== 学以致用 ==
• 1. 请把关于 BLIP 模型调用的文本中的这句话译成英文：“它统一了视觉语言任务的理解与生成功能，并且通过嵌入 Captioner 和 Filter 去除网络资源中的文本噪声，提高了模型在下游视觉语言任务上的性能”。
• 2. 原样抄录关于 BLIP 模型调用的文本中的一段，从“from PIL import”开始，一直抄到“print(raw_image.resize((w//5,h//5)))”为止。

== 文本节选 ==
Pretrained BLIP 模型调用

Github Repo

BLIP全称Bootstrapping Language-Image Pre-training，是一个全新的统一视觉语言理解与生成的预训练模型

它统一了视觉语言任务的理解与生成功能，并且通过嵌入 Captioner 和 Filter 去除网络资源中的文本噪声，提高了模型在下游视觉语言任务上的性能

Colab Notebook 运行

Salesforce在Colab NoteBook中提供了Demo，可以在云端直接运行：Colab notebook

第一步配置环境时出现ERROR: Failed building wheel for tokenizers问题，在Issue#151的评论中提供了解决方案：修改transformers版本4.25.1

本地调用

学习在本地使用Pretrained BLIP模型，测试代码置于BLIP目录下

实验环境：

Python 3.11.11 on conda
transformers 4.25.1
timm 0.4.12
fairscale 0.4.4

from PIL import Image
import requests
import torch
from torchvision import transforms
from torchvision.transforms.functional import InterpolationMode

device = torch.device('cuda' if torch.cuda.is_available() else 'cpu')

def load_demo_image(image_size,device):
    img_url = 'https://storage.googleapis.com/sfr-vision-language-research/BLIP/demo.jpg' 
    raw_image = Image.open(requests.get(img_url, stream=True).raw).convert('RGB')   

    w,h = raw_image.size
    print(raw_image.resize((w//5,h//5)))
    
    transform = transforms.Compose([
        transforms.Resize((image_size,image_size),interpolation=InterpolationMode.BICUBIC),
        transforms.ToTensor(),
        transforms.Normalize((0.48145466, 0.4578275, 0.40821073), (0.26862954, 0.26130258, 0.27577711))
        ]) 
    image = transform(raw_image).unsqueeze(0).to(device)   
    return image

Image Captioning 图像描述

from models.blip import blip_decoder

image_size = 384
image = load_demo_image(image_size=image_size, device=device)

model_url = 'https://storage.googleapis.com/sfr-vision-language-research/BLIP/models/model_base_capfilt_large.pth'
    
model = blip_decoder(pretrained=model_url, image_size=image_size, vit='base')
model.eval()
model = model.to(device)

with torch.no_grad():
    # beam search 
    caption = model.generate(image, sample=False, num_beams=3, max_length=20, min_length=5)
    # nucleus sampling
    # caption = model.generate(image, sample=True, top_p=0.9, max_length=20, min_length=5)  
    print('caption: '+caption[0])

The cache for model files in Transformers v4.22.0 has been updated. Migrating your old cache. This is a one-time only operation. You can interrupt this and resume the migration later on by calling `transformers.utils.move_cache()`.

== 记录汇总 ==

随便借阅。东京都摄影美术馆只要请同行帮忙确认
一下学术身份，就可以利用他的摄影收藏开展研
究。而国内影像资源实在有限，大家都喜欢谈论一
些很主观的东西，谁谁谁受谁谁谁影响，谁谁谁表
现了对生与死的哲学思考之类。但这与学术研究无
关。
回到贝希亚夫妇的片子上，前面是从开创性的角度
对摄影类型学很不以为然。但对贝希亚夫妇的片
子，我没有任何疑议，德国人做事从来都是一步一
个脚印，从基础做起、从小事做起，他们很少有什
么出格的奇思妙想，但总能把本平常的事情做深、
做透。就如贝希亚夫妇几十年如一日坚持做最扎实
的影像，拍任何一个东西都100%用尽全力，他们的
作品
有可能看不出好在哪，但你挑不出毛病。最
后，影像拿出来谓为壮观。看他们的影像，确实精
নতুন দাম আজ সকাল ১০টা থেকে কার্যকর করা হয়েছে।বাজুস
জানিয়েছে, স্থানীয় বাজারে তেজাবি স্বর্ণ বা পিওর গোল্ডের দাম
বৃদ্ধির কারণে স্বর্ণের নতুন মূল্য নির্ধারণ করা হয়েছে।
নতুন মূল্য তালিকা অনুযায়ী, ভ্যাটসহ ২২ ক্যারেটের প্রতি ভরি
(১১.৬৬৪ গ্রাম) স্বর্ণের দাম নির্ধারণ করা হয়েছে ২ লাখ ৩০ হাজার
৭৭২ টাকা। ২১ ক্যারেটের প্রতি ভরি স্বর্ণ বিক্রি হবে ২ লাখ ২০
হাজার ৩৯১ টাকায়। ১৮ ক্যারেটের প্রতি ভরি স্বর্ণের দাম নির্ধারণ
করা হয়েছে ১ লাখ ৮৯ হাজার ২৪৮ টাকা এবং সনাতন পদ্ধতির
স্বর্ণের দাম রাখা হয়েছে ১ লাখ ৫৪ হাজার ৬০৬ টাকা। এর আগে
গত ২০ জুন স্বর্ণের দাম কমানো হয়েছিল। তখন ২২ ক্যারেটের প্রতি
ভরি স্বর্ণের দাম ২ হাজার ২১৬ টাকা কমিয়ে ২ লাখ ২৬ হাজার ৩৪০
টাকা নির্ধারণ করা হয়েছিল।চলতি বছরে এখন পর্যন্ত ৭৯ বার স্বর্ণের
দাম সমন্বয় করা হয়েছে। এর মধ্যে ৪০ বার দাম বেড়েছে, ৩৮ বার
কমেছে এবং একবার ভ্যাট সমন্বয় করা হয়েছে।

== 书面作答 ==
• 1. It unifies the understanding and generation capabilities of vision-language tasks, and by embedding a Captioner and a Filter to remove textual noise from web resources, it improves the model's performance on downstream vision-language tasks.

• 2.
from PIL import Image
import requests
import torch
from torchvision import transforms
from torchvision.transforms.functional import InterpolationMode

device = torch.device('cuda' if torch.cuda.is_available() else 'cpu')

def load_demo_image(image_size,device):
    img_url = 'https://storage.googleapis.com/sfr-vision-language-research/BLIP/demo.jpg' 
    raw_image = Image.open(requests.get(img_url, stream=True).raw).convert('RGB')   

    w,h = raw_image.size
    print(raw_image.resize((w//5,h//5)))